There was one on University Blvd(193) just past the original Ledo's.


----------



## Kyle

Grumpy said:


> There was one on University Blvd(193) just past the original Ledo's.


Dont remember that one. Must be a couple years before my time around there.


----------



## spr1975wshs

One missed here is Cub Foods, we shopped the one a little north of us in Beloit WI when we lived in the village of Rockton, IL.
It was the last Wisconsin store and closed in 2012.

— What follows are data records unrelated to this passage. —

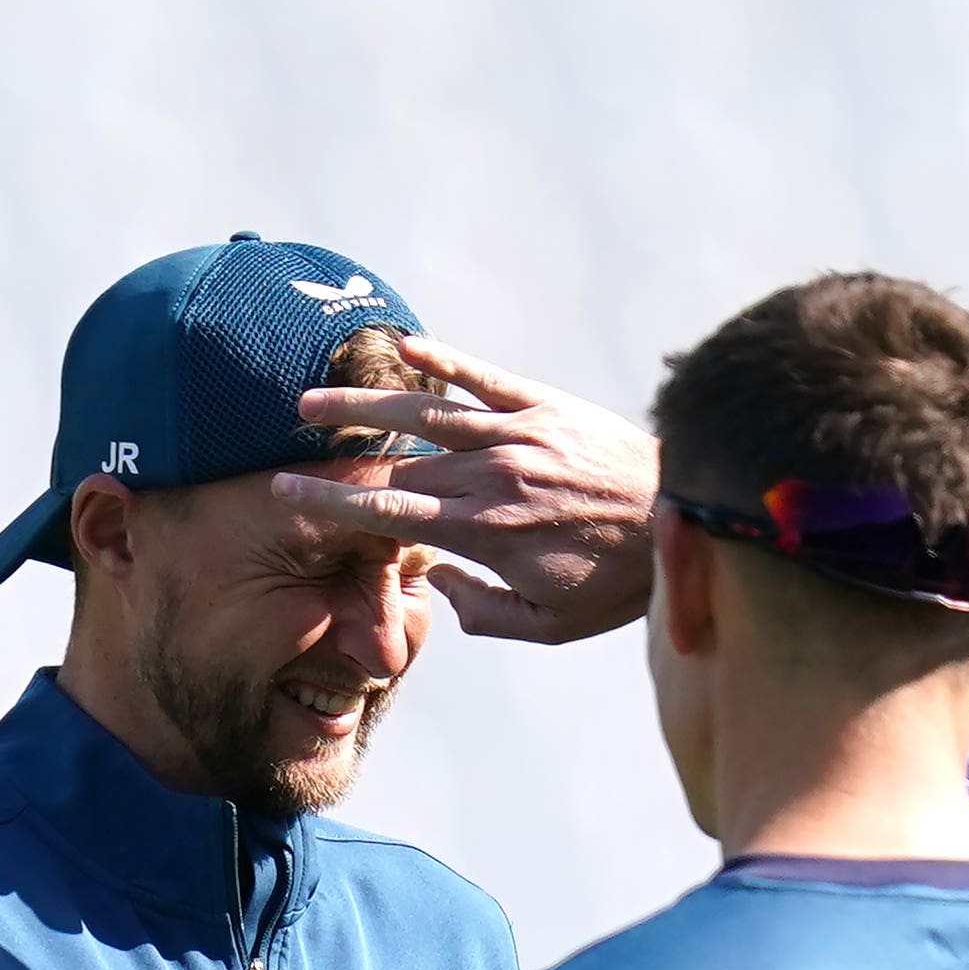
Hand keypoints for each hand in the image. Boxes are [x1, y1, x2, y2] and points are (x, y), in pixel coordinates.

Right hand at [276, 344, 658, 641]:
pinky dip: (446, 359)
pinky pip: (485, 376)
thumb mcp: (550, 624)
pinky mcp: (547, 405)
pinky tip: (407, 345)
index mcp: (485, 531)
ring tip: (314, 399)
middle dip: (340, 455)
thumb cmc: (617, 583)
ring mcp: (519, 434)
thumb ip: (484, 611)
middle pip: (399, 462)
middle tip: (289, 444)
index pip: (389, 511)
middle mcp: (494, 475)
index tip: (285, 490)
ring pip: (426, 412)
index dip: (332, 500)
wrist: (684, 522)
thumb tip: (438, 585)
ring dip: (366, 404)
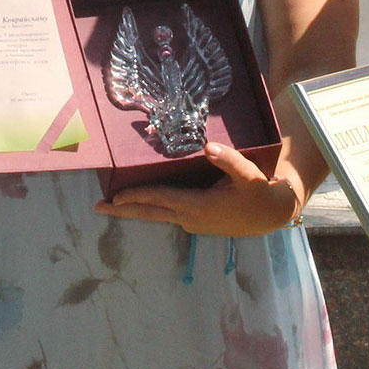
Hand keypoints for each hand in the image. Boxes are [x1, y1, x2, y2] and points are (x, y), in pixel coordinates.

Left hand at [94, 142, 302, 236]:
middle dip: (123, 211)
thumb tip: (208, 146)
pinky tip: (141, 201)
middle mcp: (191, 218)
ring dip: (135, 209)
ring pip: (157, 215)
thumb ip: (229, 160)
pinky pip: (167, 213)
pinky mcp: (196, 221)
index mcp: (199, 206)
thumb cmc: (259, 192)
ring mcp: (192, 222)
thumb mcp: (248, 174)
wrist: (270, 215)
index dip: (137, 196)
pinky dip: (151, 207)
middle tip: (97, 207)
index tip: (116, 196)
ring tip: (112, 204)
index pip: (161, 199)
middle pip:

The 3 biggest in my home town were A&P, First National (later known as Finast) and Stop & Shop. Only S&S still exists under the Dalhazie (sic) Group as a sister company to Giant.


----------



## Monello

Growing up in NJ, it was Grand Union, A & P and Shop Rite.  Shop Rite is still there and open in its' original location.


----------



## spr1975wshs

Monello said:


> Grand Union


I'd forgotten about them, had one near the college I went to in Vermont in the late 70's.
Grand Union beer was $0.69 a six-pack.


----------



## TPD

Wasn’t there a Grand Union in Lexington Park?


----------



## GURPS




----------



## gemma_rae

GURPS said:


>



That looks like me shopping!


----------



## stgislander

South Cumberland had A&P and Acme within a mile of each other.  Most of the others I remember were Mom and Pop places.


----------



## Clem72

RoseRed said:


> I remember Alpha Beta in California.


That's where this was, just a little ways north of San Fransisco.  We also had a Safeway and a Petrini's, though no one I knew was fancy enough to shop in Petrini's. It was literally a grocery store that caters to the wealthy and their butcher cost 10x what the normal grocery stores cost.


----------



## RoseRed

Clem72 said:


> That's where this was, just a little ways north of San Fransisco.  We also had a Safeway and a Petrini's, though no one I knew was fancy enough to shop in Petrini's. It was literally a grocery store that caters to the wealthy and their butcher cost 10x what the normal grocery stores cost.


Mine was in Mountain View.  I do remember Petrini's!


----------



## gemma_rae

stgislander said:


> South Cumberland had A&P and Acme within a mile of each other.  Most of the others I remember were Mom and Pop places.


I figured you for Food Land in Grantsville.


----------



## stgislander

gemma_rae said:


> I figured you for Food Land in Grantsville.


Too far to drive.  I guess they were a chain too since there were a couple around the county.  They all became IGA at some point.


----------



## gemma_rae

stgislander said:


> Too far to drive.  I guess they were a chain too since there were a couple around the county.  They all became IGA at some point.


It's closed now. Became a Shop 'n Save.


----------



## stgislander

gemma_rae said:


> It's closed now. Became a Shop 'n Save.


The Acme became a Mor For Less which is now closed, and the A&P became a Save-A-Lot. which is still open thankfully.


----------



## Loper

RoseRed said:


> Mine was in Mountain View.  I do remember Petrini's!


Commissary at Moffett Field


----------



## Kinnakeet

GURPS said:


>



Love the old cars to bad the whole Super Bee was not filmed


----------



## PeoplesElbow

I liked BiLo, which I think still exist in the south. I liked them mostly because I worked at Kroger at the time lol.


----------